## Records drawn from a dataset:
○ ○ ○ ○ ○ ○ ○

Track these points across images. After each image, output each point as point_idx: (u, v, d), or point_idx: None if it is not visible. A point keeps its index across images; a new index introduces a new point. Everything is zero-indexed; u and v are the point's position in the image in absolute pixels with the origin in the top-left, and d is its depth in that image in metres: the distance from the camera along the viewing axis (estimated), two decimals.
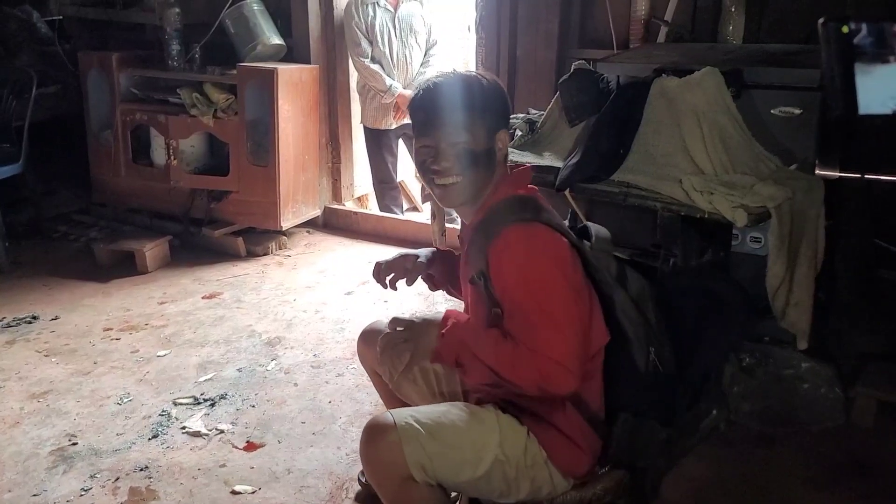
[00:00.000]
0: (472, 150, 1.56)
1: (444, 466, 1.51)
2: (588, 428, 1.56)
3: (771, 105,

○ ○ ○ ○ ○ ○ ○

## DIRECTIONS:
Your answer should hold the line with "[00:00.000]" and each line after it to the end of the data, retyped exactly. Include no other lines.

## YOUR SOLUTION:
[00:00.000]
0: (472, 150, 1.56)
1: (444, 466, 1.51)
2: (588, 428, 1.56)
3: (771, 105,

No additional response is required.